YU SUZUKI: Non, Akira était là dès le départ. Siba est un personnage différent. [la question semble le surprendre.]
Akira et Siba sont des personnages différents.
AM: Mais nous avons vu une ancienne borne d’arcade où Akira n’était pas là et le personnage à la place était Siba.
YS: Akira était bien là depuis le début. [Il ne semble pas avoir être au courant de l’existence de cette borne].

En fait, si « Akira était là depuis le début » (mais pas sous ce prénom**), c’est surtout du fait d’un manga qui a d’abord influencé Seichii Ishii (designer principal du jeu) puis Suzuki (source) :

Il y a avait des post-its partout dans les volumes du manga Kenji. J’ai fortement conseillé à Yu Suzuki de s’y intéresser et je me souviens l’avoir présenté à l’équipe comme matériel de référence […]  [Yu Suzuki] semblait passionné par le manga […] au point de vouloir appeler le jeu « Virtua Fighter Hakkyoku-ken ».

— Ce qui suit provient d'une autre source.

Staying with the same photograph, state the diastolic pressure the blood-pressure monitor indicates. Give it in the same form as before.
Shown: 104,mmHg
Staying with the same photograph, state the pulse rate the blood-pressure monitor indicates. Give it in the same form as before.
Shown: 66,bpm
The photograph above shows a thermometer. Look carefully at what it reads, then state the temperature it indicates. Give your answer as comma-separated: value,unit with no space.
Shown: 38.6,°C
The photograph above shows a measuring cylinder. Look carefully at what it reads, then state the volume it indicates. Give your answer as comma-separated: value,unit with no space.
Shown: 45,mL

On pourra alors se demander pourquoi il a été présenté si tard : technique de marketing pour maintenir l’intérêt ? Manque de temps pour implémenter sa panoplie de coups dans les location tests à 50 et 60% (AM Show compris)*** ? Si on appréhende la difficulté des premiers joueurs face au jeu durant l’AOU (qui passent leur temps à faire des coups sautés), il a peut-être aussi été mis de côté à cause de sa technicité. 

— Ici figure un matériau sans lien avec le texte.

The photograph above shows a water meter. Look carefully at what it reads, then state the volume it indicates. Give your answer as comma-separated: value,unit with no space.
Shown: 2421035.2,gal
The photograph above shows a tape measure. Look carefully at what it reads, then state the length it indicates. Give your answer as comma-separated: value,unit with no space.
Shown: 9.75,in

On en vient même à se demander si Shiba n’a pas seulement été pensé comme un filler, le temps de ménager Akira, pour une raison ou une autre : après tout pourquoi lui et pas les autres boss ?, d’autant que toutes les builds du jeu n’ont toujours proposé que 8 emplacements de personnages jouables.

 

À suivre (peut-être, pour un dernier promis).

 

 

* D’après Nakajima d’AM2 Research, « il a disparu en raison d’un faible taux d’utilisation lors des tests de localisation. […]  Jackie avait le salto et Lau le piétinement mais Shiba n’avait pas de mouvements uniques, ce qui explique peut-être son manque de popularité. Il n’était pas cool. » (Virtua Fighter the beginning, 1996).

** Le prénom d’Akira Yuki serait inspiré du pseudonyme d’un journaliste de jeu vidéo de l’époque (Akira Hibiki), le Yu de Yuki provenant du prénom de Suzuki (source). Le jeu contient toujours un prototype d’Akira nommé Kenji (qui ressemble furieusement à Kenshiro d’Hokuto no Ken dans un de ses costumes).

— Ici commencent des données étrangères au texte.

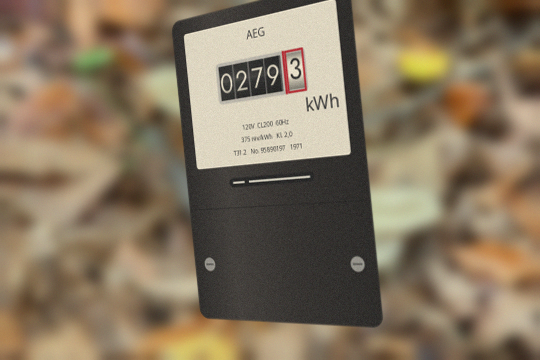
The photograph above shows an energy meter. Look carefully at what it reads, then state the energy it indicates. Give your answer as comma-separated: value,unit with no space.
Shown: 279.3,kWh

*** C’est un peu contradictoire sachant l’importance du manga Kenji (où le personnage apprend le Banji Quan) : « dans le développement du prototype, nous avons créé les mouvements à partir des cases de mangas comme Kenji », ce qui laisse penser que les techniques d’Akira étaient au contraire parmi les premières à être implémentées.

PS : le voyage en Chine de Yu Suzuki et sa confrontation avec le maître de Hakkyokuken/Baji quan pompette qui le défonce a lieu après la sortie du premier jeu, au cours du développement du deuxième épisode. Les images des magazines proviennent d’Abandonmag et d’archive.org pour Beep Megadrive.